The approach provides insights into improving glioma diagnosis in SSA, showing the potential of deep learning in resource-limited settings and the importance of transfer learning from high-quality datasets.

Abstract

Glioma, a common and deadly brain tumor, requires early diagnosis for improved prognosis. However, low-quality Magnetic Resonance Imaging (MRI) technology in Sub-Saharan Africa (SSA) hinders accurate diagnosis. This paper presents our work in the BraTS Challenge on SSA Adult Glioma. We adopt the model from the BraTS-GLI 2021 winning solution and utilize it with three training strategies: (1) initially training on the BraTS-GLI 2021 dataset with fine-tuning on the BraTS-Africa dataset, (2) training solely on the BraTS-Africa dataset, and (3) training solely on the BraTS-Africa dataset with 2x super-resolution enhancement. Results show that initial training on the BraTS-GLI 2021 dataset followed by fine-tuning on the BraTS-Africa dataset has yielded the best results. This suggests the importance of high-quality datasets in providing prior knowledge during training.
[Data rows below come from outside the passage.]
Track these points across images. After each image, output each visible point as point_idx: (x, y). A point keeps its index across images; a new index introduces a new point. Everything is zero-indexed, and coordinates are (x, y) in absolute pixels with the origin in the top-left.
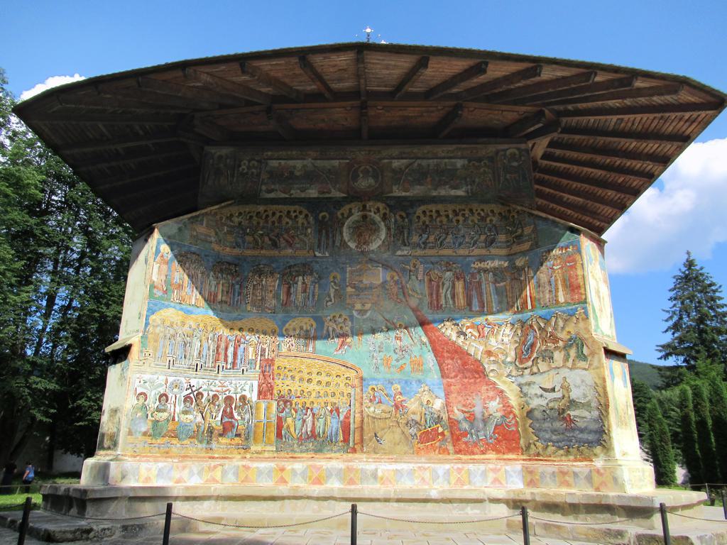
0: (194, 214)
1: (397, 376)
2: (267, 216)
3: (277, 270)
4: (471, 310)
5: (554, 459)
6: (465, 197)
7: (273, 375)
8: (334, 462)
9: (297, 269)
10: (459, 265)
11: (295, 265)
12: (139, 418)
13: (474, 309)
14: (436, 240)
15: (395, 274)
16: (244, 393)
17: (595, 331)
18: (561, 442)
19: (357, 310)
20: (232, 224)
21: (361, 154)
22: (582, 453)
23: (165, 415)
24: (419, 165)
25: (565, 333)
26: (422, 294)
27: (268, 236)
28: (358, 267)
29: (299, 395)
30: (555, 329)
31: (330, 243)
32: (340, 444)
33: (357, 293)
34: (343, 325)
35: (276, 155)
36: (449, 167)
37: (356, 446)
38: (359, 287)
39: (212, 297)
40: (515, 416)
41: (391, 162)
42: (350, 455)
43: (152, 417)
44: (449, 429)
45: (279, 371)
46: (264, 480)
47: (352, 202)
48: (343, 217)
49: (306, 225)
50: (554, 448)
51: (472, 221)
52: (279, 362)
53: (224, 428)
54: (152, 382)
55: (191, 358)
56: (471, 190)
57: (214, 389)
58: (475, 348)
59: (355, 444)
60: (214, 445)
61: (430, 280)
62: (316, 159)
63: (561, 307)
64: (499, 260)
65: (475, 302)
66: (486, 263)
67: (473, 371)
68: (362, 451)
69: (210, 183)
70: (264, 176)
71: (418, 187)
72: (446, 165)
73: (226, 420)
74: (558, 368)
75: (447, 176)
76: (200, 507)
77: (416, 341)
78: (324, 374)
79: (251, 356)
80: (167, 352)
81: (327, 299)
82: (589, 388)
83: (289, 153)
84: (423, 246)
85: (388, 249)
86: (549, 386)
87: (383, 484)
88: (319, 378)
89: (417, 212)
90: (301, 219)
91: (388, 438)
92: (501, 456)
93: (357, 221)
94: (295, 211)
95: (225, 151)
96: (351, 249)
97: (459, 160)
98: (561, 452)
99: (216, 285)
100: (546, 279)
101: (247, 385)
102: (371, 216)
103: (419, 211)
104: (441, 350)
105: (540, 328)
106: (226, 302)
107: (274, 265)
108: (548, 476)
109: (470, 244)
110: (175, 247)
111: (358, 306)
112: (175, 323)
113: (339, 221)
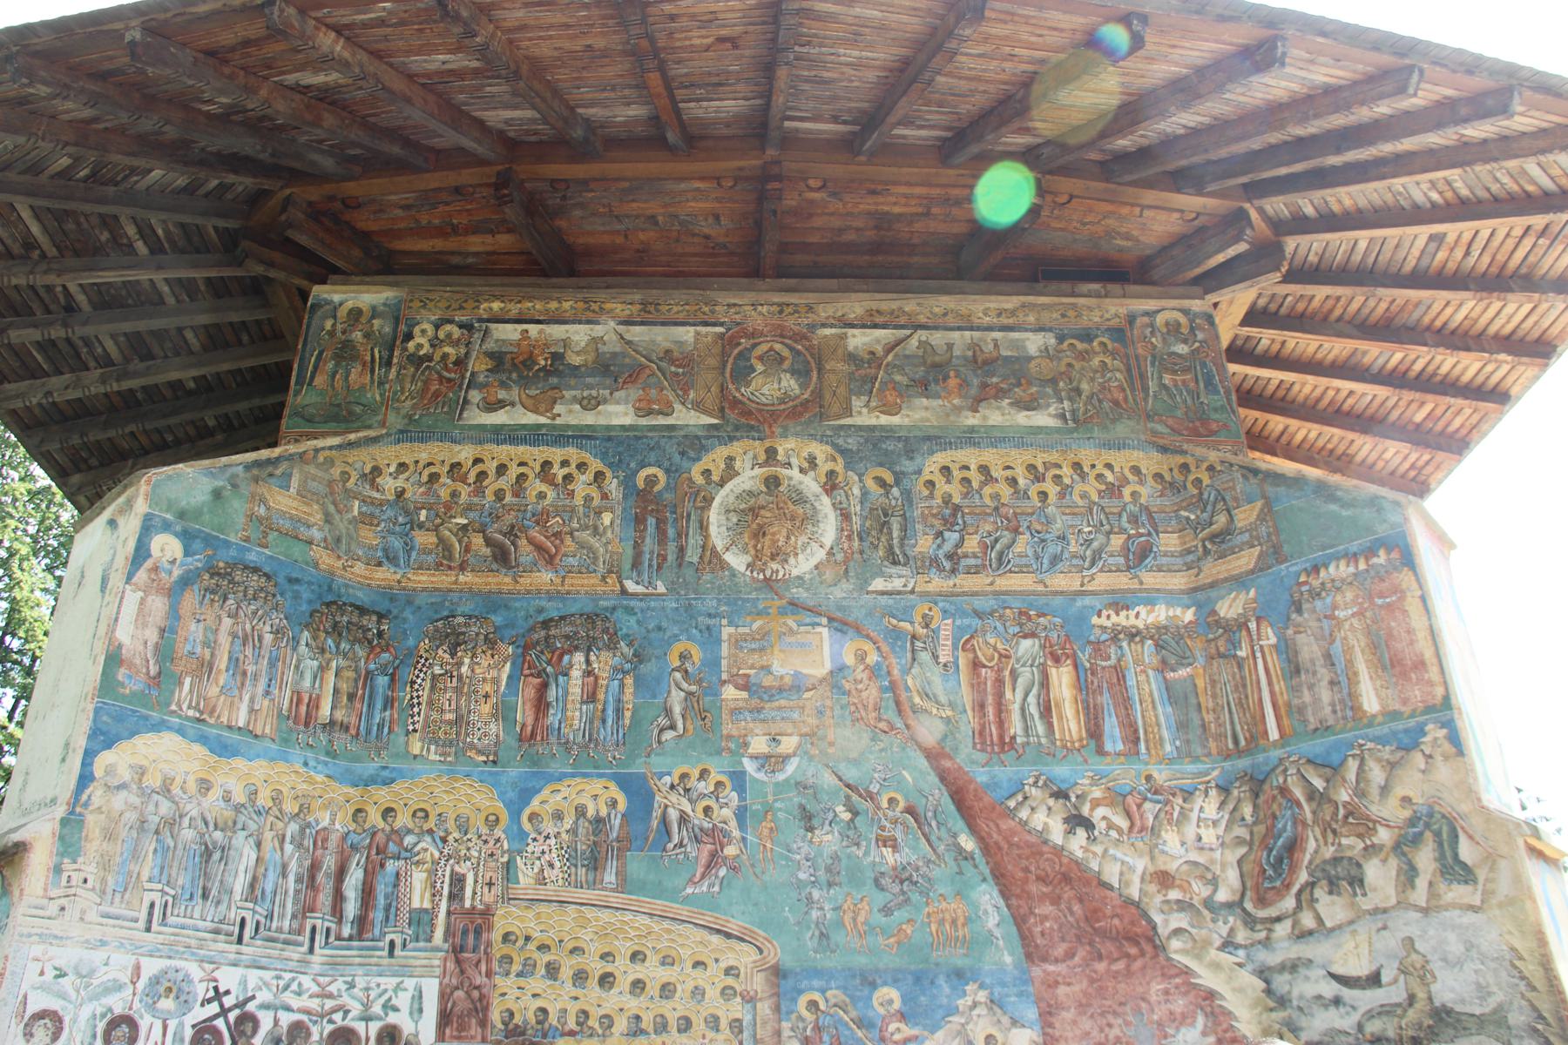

Our top-performing model achieves Dice scores of 0.882, 0.840, and 0.926, and Hausdorff Distance (95%) scores of 15.324, 37.518, and 13.971 for enhancing tumor, tumor core, and whole tumor, respectively, in the validation phase. In the final phase of the competition, our approach successfully secured second place overall, reflecting the strength and effectiveness of our model and training strategies. Our approach provides insights into improving glioma diagnosis in SSA, showing the potential of deep learning in resource-limited settings and the importance of transfer learning from high-quality datasets.

Paper Structure

This paper contains 16 sections, 5 figures, 1 table.

Table of Contents

  1. Introduction
  2. Methods
  3. Data
  4. Brain Tumor Segmentation Model
  5. Baseline nnU-Net
  6. Expanded Network and Group Normalization
  7. Super-Resolution
  8. Multi-layer Convolutional Network
  9. Residual Learning Mechanism
  10. Training
  11. Data Utilization
  12. Model Training
  13. Results
  14. Conclusion and Discussion
  15. Acknowledgments.
  16. ...and 1 more sections

Figures (5)

  • Figure 1: Representative slices respectively in axial, coronal, and sagittal views from two datasets. The upper slices are from the high-quality RSNA-ASNR-MICCAI BraTS-GLI 2021 dataset, and the bottom slices are from the low-quality BraTS-Africa dataset.
  • Figure 2: The process of model training and segmentation inference. During the model training process, three data usage strategies are employed to separately train the original network and the larger network. In the inference phase, the outputs of the two networks are ensembled to obtain the final segmentation.
  • Figure 3: Sagittal slices of the same subject before and after applying super-resolution techniques. The data after enhancement with super-resolution techniques appears smoother, with a more pronounced contrast of internal brain structures.
  • Figure 4: Comparison of segmentation results using the three strategies—$S_{GLI\rightarrow SSA}$, $S_{SSA}$, and $S_{srSSA}$ on selected validation samples. The color coding indicates the non-enhancing tumor core (red), surrounding non-enhancing FLAIR hyperintensity (green), and enhancing tumor (blue).
  • Figure 5: Segmentation results from final submission on selected examples. (a) shows the results on the training data, and (b) on the validation data. The color coding indicates the non-enhancing tumor core (red), surrounding non-enhancing FLAIR hyperintensity (green), and enhancing tumor (blue).